Related reading: Trump's selection of running mate J.D. Vance is not simple, Silicon Valley VC + encryption ally "Buff" blessing


It can be said that the election of J.D. Vance will bring stronger political impetus to the development of the cryptocurrency industry.


J.D. Vance spoke at Remedy Fest, a private conference hosted by Y Combinator and Bloomberg on February 28. He said, "Gary Gensler's approach to regulating blockchain and cryptocurrencies seems to be the exact opposite of the way it should be."



Here is an excerpt from the speech:


If there is a worst person, who I think, at least on substantive disagreements, I am sure is a good person, it is Gary Gensler. So Gary Gensler is almost the exact opposite of my point of view.


I have two problems with Gary, one of which is that I think he wants to inject too much politics into the U.S. securities business. But in some ways, the more fundamental problem, or at least the most relevant to this meeting, is that Gary's approach to regulating blockchain and cryptocurrencies is almost the exact opposite of the right way.


I'm oversimplifying a little bit, but the question that the SEC seems to ask when regulating cryptocurrencies is, is this a useful token? If it is a useful token, they seem to want to ban it. If it is a useless token, they don't seem to care.

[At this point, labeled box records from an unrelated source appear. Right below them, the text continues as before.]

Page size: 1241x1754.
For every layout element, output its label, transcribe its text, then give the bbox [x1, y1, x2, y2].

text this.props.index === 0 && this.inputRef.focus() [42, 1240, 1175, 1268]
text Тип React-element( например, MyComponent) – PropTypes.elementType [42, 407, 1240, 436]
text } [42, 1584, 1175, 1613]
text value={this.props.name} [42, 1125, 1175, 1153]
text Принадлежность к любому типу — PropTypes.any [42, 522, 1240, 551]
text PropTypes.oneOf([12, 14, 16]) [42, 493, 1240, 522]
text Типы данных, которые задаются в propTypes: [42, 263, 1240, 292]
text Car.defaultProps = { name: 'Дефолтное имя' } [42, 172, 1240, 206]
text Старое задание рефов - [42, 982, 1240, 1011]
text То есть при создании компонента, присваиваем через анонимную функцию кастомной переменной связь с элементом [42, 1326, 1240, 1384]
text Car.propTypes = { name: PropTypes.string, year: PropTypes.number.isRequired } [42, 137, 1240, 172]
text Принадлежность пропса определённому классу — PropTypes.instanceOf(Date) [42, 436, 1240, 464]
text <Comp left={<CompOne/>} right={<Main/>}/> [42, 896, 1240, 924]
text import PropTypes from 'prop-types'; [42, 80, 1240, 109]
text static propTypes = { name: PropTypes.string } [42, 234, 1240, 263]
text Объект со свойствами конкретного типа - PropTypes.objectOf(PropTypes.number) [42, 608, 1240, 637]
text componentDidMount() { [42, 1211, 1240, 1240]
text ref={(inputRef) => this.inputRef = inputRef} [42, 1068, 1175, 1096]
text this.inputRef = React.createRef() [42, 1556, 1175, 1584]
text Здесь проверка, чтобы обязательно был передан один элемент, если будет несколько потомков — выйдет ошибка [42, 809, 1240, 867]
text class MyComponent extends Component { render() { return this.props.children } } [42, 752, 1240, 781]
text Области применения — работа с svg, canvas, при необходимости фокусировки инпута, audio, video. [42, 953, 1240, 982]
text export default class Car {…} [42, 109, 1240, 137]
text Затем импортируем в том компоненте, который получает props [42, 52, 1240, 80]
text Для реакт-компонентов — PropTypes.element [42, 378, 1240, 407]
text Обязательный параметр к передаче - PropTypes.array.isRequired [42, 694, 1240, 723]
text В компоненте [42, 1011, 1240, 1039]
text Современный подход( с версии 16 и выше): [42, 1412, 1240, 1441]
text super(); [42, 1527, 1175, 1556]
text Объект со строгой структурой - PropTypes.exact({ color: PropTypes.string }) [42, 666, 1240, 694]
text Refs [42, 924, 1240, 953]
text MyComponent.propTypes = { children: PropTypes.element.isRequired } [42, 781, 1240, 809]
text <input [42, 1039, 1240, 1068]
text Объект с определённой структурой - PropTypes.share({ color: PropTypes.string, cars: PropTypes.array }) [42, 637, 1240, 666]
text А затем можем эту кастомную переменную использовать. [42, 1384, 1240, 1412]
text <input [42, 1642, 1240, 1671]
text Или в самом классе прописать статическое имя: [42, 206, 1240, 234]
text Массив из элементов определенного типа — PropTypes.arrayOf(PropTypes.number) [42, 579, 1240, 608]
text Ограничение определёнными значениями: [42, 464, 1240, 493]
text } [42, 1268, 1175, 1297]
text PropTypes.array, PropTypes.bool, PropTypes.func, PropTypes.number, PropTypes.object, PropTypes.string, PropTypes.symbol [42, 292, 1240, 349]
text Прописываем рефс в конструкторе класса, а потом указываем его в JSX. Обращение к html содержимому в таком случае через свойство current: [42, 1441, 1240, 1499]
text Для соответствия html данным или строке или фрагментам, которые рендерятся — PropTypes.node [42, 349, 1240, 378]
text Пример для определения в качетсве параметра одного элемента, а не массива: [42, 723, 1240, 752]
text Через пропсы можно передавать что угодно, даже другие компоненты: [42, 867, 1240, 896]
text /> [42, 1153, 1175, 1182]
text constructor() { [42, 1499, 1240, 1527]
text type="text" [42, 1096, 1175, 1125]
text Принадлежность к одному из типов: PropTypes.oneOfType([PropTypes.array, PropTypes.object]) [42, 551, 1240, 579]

I tend to think we should be the other way around here, right? I worry about financialization. I worry about whether, frankly, a lot of the cryptocurrency stuff is fundamentally fake.


But if a token does have utility, that's the kind of thing where you know, of course you regulate it, of course you be careful about how consumers interact with it. But you don't want to just take that stuff away.


What I really worry about is that the newest challengers to the social media incumbents in 2024 are going to need some blockchain technology to make their business work, and maybe they need a token that supports verification.


When I talk to friends who are still in the venture capital industry, the companies that get them most excited are doing 21st century, 2024 to be exact, companies that are doing real things in the communications space, and those companies often rely on high-utility tokens for things like verification. If we can't make verification possible, then we're making it very difficult to challenge the incumbents in this space.